The atmosphere of the Games
“The village is really amazing! It’s been really nice to be a part of the atmosphere around the place. Now that we’ve experienced the opening ceremony and had that hype and that vibe, we’ve definitely got our competition goggles on. It’s 7 games in 11 days, so were looking at recovering and making sure that we’re conserving our energy and not getting too distracted by too much of what’s going on.
“But it’s a great atmosphere and a great vibe to be a part of. To be able to support all the other athletes that are in there and just run into them at dining hall and create a bit of that camaraderie and that team feeling, it’s been really great.”
April Brandley, Australia
“I’ve been working really hard, and the Commonwealth Games is a massive pinnacle of our sport, so you want to be putting out your best netball. I guess that having the amazing girls around me makes me look pretty good! We’ve got an incredible team, everyone’s doing their job which is complementing each other nicely.”
The different styles from each opponent
“It’s awesome to learn the different styles of different countries, things to put into our toolkit for if we come up against them again. It challenges us in new ways which will help us grow as players. Today the shooters were quite unorthodox with their movement, and their timing was a bit different than what we’re used to.

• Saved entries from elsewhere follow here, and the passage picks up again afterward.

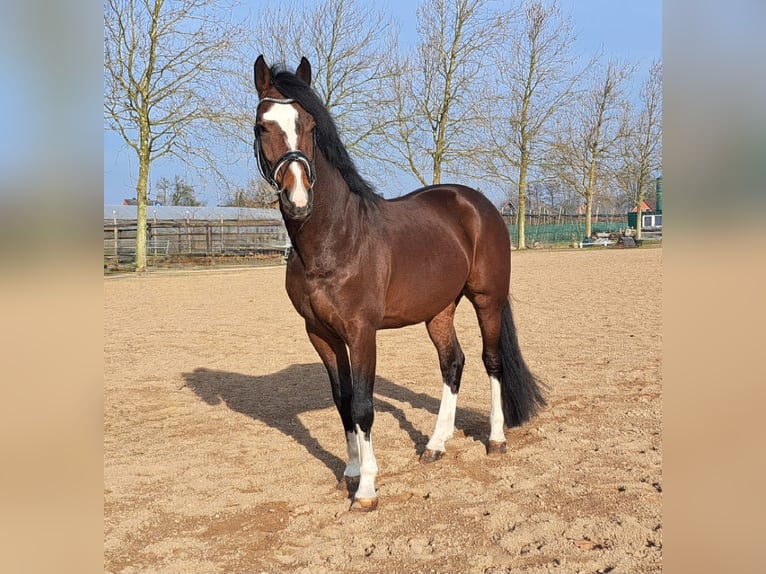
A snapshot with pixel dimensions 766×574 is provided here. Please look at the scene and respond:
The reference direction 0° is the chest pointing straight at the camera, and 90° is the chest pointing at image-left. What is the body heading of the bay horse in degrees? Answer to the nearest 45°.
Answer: approximately 45°

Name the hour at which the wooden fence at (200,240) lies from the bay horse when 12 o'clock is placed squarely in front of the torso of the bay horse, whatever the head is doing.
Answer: The wooden fence is roughly at 4 o'clock from the bay horse.
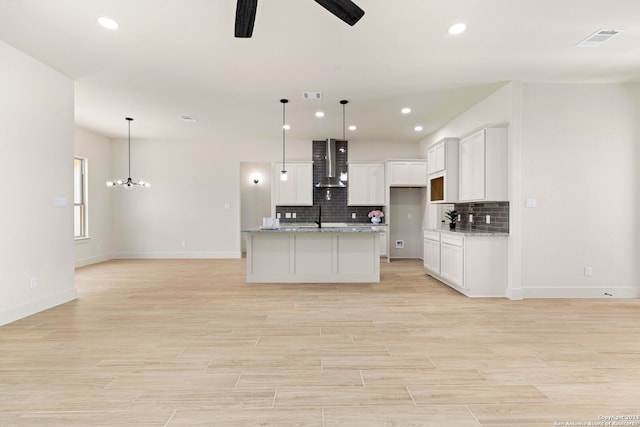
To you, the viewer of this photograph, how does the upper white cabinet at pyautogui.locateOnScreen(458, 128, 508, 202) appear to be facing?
facing the viewer and to the left of the viewer

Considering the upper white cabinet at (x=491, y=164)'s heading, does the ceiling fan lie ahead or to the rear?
ahead

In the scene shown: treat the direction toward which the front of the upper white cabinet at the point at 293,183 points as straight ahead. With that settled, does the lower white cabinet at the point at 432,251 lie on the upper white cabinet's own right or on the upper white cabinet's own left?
on the upper white cabinet's own left

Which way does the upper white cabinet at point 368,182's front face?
toward the camera

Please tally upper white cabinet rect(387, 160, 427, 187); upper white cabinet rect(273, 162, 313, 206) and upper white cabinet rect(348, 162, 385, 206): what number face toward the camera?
3

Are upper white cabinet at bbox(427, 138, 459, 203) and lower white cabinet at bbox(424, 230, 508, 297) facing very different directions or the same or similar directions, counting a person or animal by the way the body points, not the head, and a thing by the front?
same or similar directions

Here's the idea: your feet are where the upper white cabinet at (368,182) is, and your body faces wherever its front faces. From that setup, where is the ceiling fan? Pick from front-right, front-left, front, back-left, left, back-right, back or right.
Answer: front

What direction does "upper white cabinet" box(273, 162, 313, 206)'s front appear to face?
toward the camera

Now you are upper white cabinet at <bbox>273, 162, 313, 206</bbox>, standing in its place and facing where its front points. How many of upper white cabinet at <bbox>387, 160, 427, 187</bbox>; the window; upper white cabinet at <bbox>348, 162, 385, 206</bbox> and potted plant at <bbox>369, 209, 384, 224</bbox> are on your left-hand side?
3

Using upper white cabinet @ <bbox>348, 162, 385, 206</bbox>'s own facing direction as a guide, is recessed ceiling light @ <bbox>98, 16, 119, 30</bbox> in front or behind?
in front

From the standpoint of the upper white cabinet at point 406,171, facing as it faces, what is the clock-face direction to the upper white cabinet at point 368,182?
the upper white cabinet at point 368,182 is roughly at 3 o'clock from the upper white cabinet at point 406,171.

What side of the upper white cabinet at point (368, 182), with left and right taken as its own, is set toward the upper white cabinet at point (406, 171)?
left

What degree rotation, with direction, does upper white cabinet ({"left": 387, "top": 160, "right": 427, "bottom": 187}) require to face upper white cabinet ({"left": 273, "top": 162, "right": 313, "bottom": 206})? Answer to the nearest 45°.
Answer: approximately 90° to its right

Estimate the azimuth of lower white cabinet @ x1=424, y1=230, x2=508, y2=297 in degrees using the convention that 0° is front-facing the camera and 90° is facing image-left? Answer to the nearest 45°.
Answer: approximately 45°

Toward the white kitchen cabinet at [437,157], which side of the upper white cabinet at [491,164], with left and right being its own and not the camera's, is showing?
right

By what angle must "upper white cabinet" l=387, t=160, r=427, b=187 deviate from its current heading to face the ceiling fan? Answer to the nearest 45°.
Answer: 0° — it already faces it

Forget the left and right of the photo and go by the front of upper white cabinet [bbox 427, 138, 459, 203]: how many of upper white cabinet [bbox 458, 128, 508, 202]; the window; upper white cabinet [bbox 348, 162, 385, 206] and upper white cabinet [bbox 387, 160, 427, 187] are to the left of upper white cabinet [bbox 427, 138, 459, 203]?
1
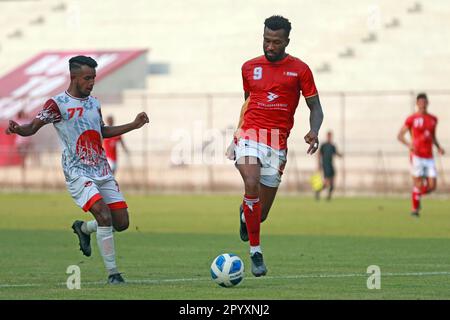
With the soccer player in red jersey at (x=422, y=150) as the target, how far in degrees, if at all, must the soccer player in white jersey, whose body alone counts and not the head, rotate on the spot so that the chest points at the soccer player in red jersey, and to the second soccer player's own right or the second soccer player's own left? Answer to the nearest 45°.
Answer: approximately 90° to the second soccer player's own left

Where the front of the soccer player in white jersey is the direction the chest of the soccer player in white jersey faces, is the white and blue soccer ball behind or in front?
in front

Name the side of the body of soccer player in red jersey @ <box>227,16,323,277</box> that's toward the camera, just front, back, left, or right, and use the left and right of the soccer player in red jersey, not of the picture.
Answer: front

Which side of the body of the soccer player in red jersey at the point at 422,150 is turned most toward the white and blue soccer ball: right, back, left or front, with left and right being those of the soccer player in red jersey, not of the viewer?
front

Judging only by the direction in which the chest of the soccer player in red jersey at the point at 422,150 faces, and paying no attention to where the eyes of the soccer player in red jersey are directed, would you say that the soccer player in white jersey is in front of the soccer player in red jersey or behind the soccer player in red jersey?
in front

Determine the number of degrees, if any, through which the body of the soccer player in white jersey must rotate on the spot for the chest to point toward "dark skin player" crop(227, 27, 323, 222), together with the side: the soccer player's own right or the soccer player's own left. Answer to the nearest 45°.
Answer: approximately 45° to the soccer player's own left

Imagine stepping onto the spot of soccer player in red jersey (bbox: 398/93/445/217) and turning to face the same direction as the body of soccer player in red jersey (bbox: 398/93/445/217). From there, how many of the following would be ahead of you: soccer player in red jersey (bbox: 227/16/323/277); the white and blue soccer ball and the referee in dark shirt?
2

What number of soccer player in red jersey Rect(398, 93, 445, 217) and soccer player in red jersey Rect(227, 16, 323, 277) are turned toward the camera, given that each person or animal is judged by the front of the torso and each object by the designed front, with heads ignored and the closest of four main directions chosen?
2

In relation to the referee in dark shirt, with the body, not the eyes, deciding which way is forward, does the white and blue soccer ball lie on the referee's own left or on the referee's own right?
on the referee's own right

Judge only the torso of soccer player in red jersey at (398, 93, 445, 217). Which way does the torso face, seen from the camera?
toward the camera

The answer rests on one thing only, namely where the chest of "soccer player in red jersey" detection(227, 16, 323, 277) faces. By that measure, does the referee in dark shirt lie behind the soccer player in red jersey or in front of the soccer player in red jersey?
behind

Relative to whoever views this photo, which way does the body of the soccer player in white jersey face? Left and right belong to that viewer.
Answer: facing the viewer and to the right of the viewer
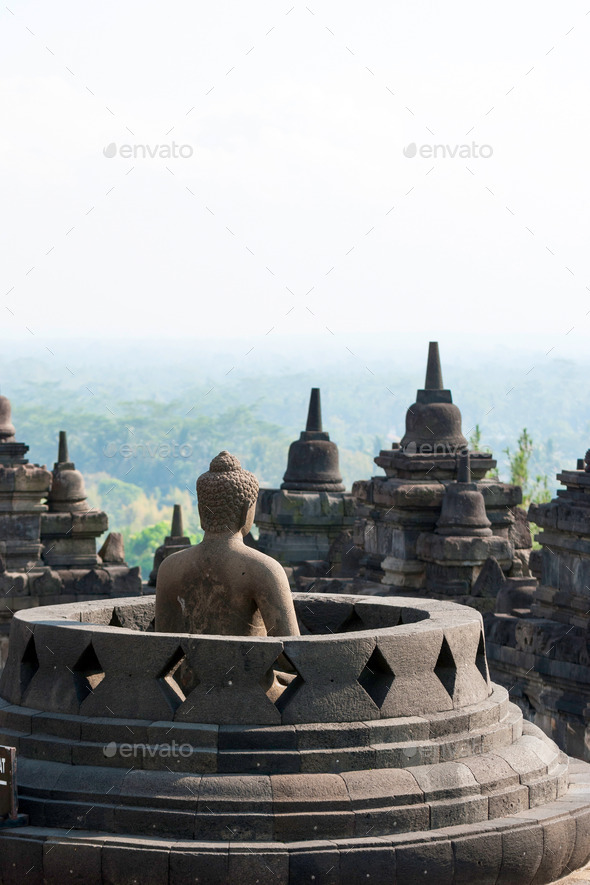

“For us it’s about keeping to our structures and working on the things we need to work on. We can learn from any opposition – the key for us is being unpredictable in a predictable way, so we each know what we’re doing but can hide it a bit more!”
“We did a lot of our performance analysis ahead of the tournament. We want to feel as prepared as we can before coming in, rather than picking things up as we go. Focusing on us is really important at this stage of the competition.”
Coping with distractions during the Games
“It’s really important to be in the moment and take time away from the sport to clear your mind. Do what you might do at home, catch up with your family. Having distance from the sport gives you that freshness when you come back into it. It’s my first Comm Games, I’m relishing every opportunity and trying to soak it all up!”
Kim Ravaillion, Australia
“After last night’s performance we wanted to just step up again. We knew it was going to be a bit unorthodox, so what we put out there will stand us in good stead against South Africa.”
Her instructions for the game
“Keep the confidence, keep the ball speed, keep the defensive pressure, so we’re building on that each and every game. Hopefully when we get to the gold medal match, which is our goal, we want to be super, super good when we get to that game.”
Her combination with Liz Watson
“Liz (Watson) and I grew up playing together in 19s, and I think our connection is getting stronger and stronger the more we play together. We have a lot of fun out there. We’re the same age, and we have the same jokes that we throw at each other, so it shows the connection we have on court and it’s really building.”